▶ What is needed
Copy out all lines from the material that contain the string "teapot".

▶ Source data
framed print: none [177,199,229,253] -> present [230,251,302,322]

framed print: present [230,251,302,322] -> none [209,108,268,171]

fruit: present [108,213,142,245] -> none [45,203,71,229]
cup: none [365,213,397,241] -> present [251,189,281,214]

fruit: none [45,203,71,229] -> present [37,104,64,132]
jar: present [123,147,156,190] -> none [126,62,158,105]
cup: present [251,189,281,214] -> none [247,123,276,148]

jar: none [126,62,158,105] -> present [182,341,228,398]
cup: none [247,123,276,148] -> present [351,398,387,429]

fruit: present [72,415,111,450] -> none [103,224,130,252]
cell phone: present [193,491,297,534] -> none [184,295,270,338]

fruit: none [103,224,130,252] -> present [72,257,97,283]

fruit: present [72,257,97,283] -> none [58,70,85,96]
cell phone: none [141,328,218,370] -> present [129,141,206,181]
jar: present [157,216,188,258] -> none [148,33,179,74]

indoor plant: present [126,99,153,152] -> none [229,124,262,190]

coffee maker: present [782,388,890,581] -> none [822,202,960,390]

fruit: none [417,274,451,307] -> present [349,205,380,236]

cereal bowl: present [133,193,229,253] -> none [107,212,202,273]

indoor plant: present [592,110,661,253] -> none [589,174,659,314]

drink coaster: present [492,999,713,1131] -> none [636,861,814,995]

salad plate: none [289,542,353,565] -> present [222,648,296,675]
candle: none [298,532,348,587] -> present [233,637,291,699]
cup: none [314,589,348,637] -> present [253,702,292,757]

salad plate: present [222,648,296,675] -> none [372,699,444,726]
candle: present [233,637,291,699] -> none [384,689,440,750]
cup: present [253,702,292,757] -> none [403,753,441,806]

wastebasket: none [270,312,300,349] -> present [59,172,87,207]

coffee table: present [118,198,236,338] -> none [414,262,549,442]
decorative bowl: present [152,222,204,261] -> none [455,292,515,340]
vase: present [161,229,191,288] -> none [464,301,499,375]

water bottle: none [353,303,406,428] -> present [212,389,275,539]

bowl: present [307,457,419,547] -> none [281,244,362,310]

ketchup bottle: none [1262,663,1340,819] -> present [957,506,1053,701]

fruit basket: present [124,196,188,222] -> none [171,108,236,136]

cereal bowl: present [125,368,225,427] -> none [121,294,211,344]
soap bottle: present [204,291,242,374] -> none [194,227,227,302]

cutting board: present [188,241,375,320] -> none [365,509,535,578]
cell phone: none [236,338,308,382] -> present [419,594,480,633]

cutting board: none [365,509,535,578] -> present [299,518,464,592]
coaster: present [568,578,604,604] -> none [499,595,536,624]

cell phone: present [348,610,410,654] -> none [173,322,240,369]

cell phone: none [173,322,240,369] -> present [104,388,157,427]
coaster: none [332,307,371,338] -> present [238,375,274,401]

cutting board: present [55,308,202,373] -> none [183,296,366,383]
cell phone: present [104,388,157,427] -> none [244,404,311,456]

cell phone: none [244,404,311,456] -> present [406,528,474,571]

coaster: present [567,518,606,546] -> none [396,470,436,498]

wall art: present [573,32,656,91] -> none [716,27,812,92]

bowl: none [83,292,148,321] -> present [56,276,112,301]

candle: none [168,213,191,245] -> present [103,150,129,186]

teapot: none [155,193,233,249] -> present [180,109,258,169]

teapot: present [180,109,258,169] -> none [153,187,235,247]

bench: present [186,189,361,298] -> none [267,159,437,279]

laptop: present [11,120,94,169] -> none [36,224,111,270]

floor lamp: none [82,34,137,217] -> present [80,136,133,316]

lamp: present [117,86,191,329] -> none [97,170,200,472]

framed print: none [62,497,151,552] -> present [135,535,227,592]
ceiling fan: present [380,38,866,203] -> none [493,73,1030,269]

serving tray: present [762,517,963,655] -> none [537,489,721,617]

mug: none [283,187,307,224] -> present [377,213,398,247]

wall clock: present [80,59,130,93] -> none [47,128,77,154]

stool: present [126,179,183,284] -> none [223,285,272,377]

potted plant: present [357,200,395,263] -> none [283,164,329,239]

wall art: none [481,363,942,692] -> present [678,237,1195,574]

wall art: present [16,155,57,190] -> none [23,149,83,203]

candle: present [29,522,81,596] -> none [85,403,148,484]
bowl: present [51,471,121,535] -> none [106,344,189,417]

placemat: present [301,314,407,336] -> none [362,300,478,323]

▶ Answer to the exercise
teapot: none [155,193,233,249] -> present [180,109,258,169]
teapot: present [180,109,258,169] -> none [153,187,235,247]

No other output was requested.